--- Exercise ---
Each line below from the one containing "nose: (402, 267)" through the one containing "left eye: (305, 307)" is to be given again exactly, and no line outside that span.
━━━ Source material
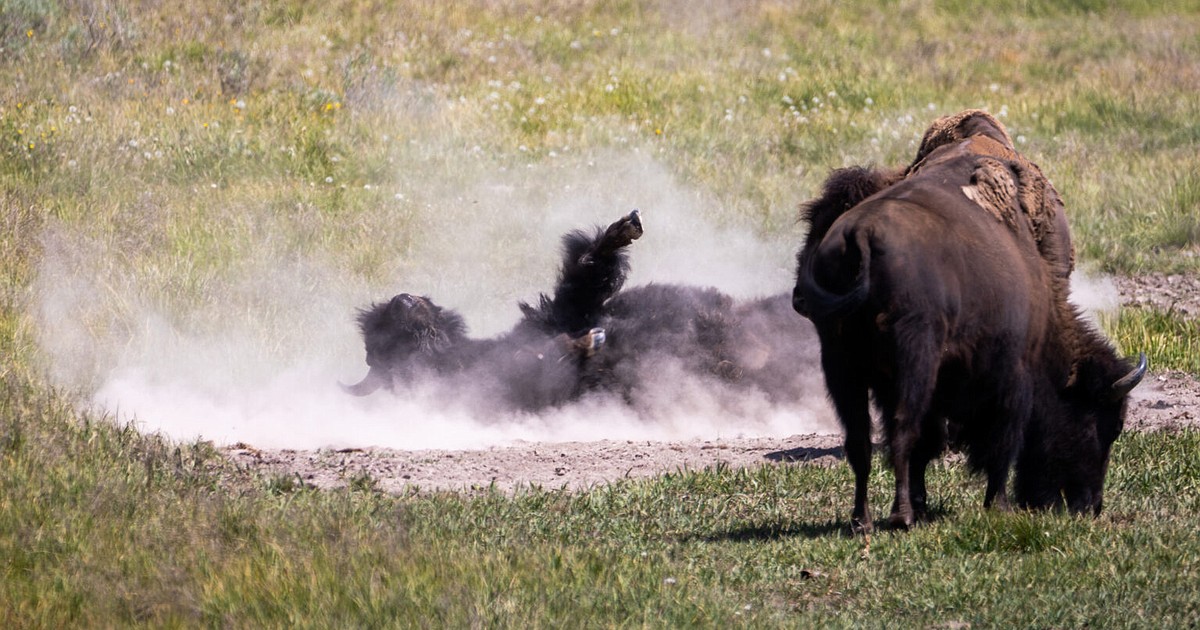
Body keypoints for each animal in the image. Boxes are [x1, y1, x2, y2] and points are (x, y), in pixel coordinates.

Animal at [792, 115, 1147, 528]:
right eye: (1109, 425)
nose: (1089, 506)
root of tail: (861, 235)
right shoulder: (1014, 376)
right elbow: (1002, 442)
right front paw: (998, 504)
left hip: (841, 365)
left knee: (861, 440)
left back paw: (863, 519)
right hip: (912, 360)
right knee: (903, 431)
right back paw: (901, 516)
━━━━━━
━━━ Source material
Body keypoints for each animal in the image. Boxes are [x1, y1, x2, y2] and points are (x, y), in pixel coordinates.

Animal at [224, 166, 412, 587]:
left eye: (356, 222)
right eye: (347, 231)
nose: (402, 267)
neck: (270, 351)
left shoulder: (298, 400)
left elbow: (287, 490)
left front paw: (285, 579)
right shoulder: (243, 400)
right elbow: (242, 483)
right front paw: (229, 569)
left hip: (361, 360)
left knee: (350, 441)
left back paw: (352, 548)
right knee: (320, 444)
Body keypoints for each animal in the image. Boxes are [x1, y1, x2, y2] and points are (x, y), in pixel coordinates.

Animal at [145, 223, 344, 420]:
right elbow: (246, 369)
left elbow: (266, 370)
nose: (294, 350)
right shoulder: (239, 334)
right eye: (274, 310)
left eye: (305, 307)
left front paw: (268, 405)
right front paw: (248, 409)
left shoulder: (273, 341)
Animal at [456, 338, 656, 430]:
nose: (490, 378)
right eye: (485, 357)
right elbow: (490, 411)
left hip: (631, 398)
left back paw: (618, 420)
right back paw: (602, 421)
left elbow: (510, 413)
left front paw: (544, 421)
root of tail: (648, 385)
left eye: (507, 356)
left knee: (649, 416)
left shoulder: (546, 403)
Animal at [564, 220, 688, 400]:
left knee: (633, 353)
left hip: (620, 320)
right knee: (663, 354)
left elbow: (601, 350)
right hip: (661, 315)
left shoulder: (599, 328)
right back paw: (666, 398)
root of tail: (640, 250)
━━━━━━
--- Response to the task ---
nose: (402, 267)
neck: (270, 351)
left shoulder: (298, 400)
left elbow: (287, 490)
left front paw: (285, 579)
right shoulder: (243, 400)
right elbow: (242, 483)
right front paw: (229, 569)
left hip: (361, 360)
left knee: (350, 441)
left back paw: (352, 548)
right knee: (320, 444)
Body keypoints for each animal in the image. Boxes are [x1, y1, x2, y2] and points are (x, y), in pixel coordinates.

Animal at [145, 223, 344, 420]:
right elbow: (246, 369)
left elbow: (266, 370)
nose: (294, 350)
right shoulder: (239, 334)
right eye: (274, 310)
left eye: (305, 307)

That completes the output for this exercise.